Care for a patient’s medical condition (or for a specific patient population) usually involves multiple specialties and numerous interventions. Value (for the patient) is created by providers’ combined efforts over the full cycle of care.

The benefits of any one intervention for ultimate outcomes will depend on the effectiveness of other interventions throughout that cycle of care. The proper approach for measuring and demonstrating ‘value’ should encompass all services or activities that jointly determine success in delivering the outcome for the patient.

These needs are determined by the patient’s medical condition, defined as a number of interlinked medical circumstances, which are obviously best addressed in an integrated way.

The definition of a medical condition should then include the most common associated conditions, so that the care for diabetes, for example, must integrate interventions for conditions such as hypertension, renal disease, retinal disease and vascular disease and that value should be measured for everything included in that care.

The dimensions of outcome should encompass both acute and longer-term elements, based around survival, the whole recovery process, time to return to normal activities and sustainability of recovery of health status – plus the long-term consequences of therapy. Clearly this will vary hugely based on the underlying medical issue, hence the difficulty in defining true outcome and hence ‘value’.

The issue in a financially challenged system is that the focus becomes cost not outcome based. Costs tend to be measured according to individual departments, specialties, support service areas, particular interventions and items such as drugs and supplies. Costs, linked as they are to outcomes, should instead be measured around the patient.

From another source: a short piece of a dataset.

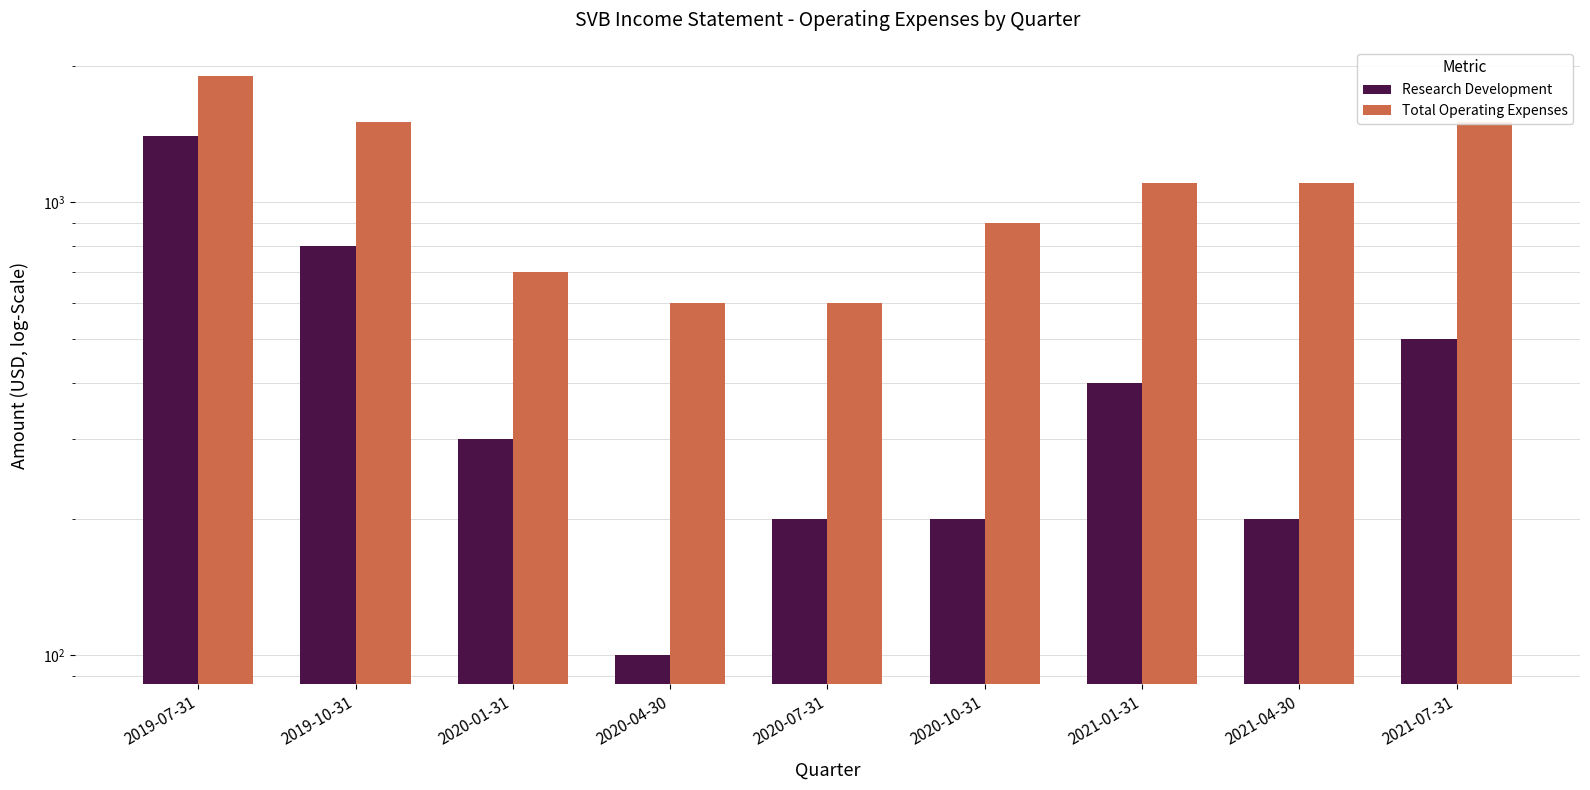

Reading right to left, what are all the values shown in this chart?

Research Development: 2021-07-31=500	2021-04-30=200	2021-01-31=400	2020-10-31=200	2020-07-31=200	2020-04-30=100	2020-01-31=300	2019-10-31=800	2019-07-31=1400
Total Operating Expenses: 2021-07-31=1500	2021-04-30=1100	2021-01-31=1100	2020-10-31=900	2020-07-31=600	2020-04-30=600	2020-01-31=700	2019-10-31=1500	2019-07-31=1900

Measuring the total costs over a patient’s entire cycle of care and weighing them against outcomes will enable truly effective cost reduction. This is achieved by reallocating spending across services that deliver better outcomes, eliminating services that do not add ‘value’ ie., better outcome, better use of capacity, shortening of the cycle of care, provision of services in the appropriate settings etc.

In our experience, the NHS recognises these challenges but can lack the bandwidth to deal with them in a timely fashion, given their complex nature. Here is a recently developed example of an ideal approach to a specialist commissioned service:

Fully mapped, clearly detailed ‘best practice’ pathway

• Clear costs attached to each intervention, payments linked to outcomes

• Commissioning discreet sections of pathways, to ensure appropriate service specification

• Support from NICE providing evidence behind pathways

• Clear definitions of expectations and outcomes for service and patient cohorts.

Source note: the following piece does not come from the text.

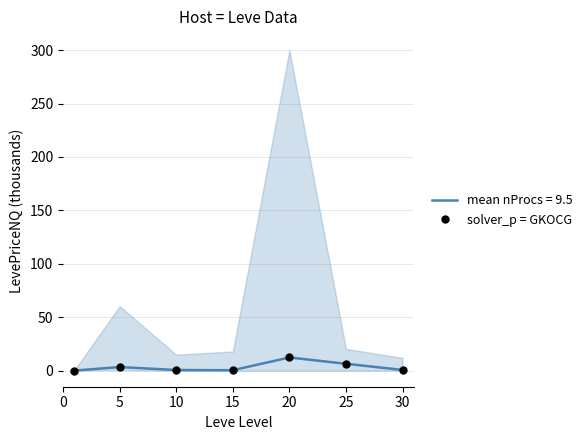

What is the change in value from 5 to 20?

+9.0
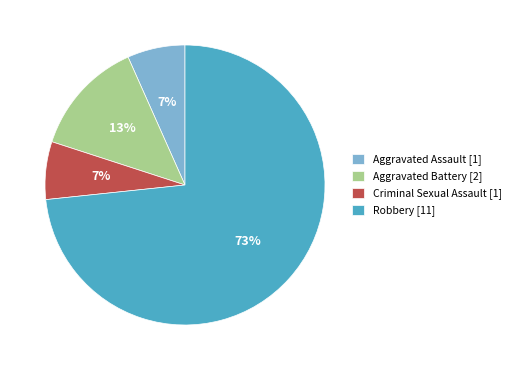

Approximately how many times larger is the value at Aggravated Assault [1] compared to Criminal Sexual Assault [1]?

1.0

Clearly defined provider responsibilities

• Multi-disciplinary management at specialised centres to ensure quality care and expertise

• Effective ‘Shared Care ‘where appropriate’ to localise responsibility and support compliance and tracking.

Continuation of ‘Hub and spoke’ approach

• Spoke providing management for stable patients

• Reduce travel required

• Flexibility to deliver Specialist care locally.

The challenge for pharma in the new VBP paradigm – where the price they can charge will be determined by ‘value’ – is being able to demonstrate the true extent to which the drug delivers better outcomes to diseases which have the greatest physical and emotional impact on patients, offers wider societal benefits (such as benefits to carers) and reduces the cost of the whole cycle of care.

The need for real world data is paramount, but that’s best left for another article.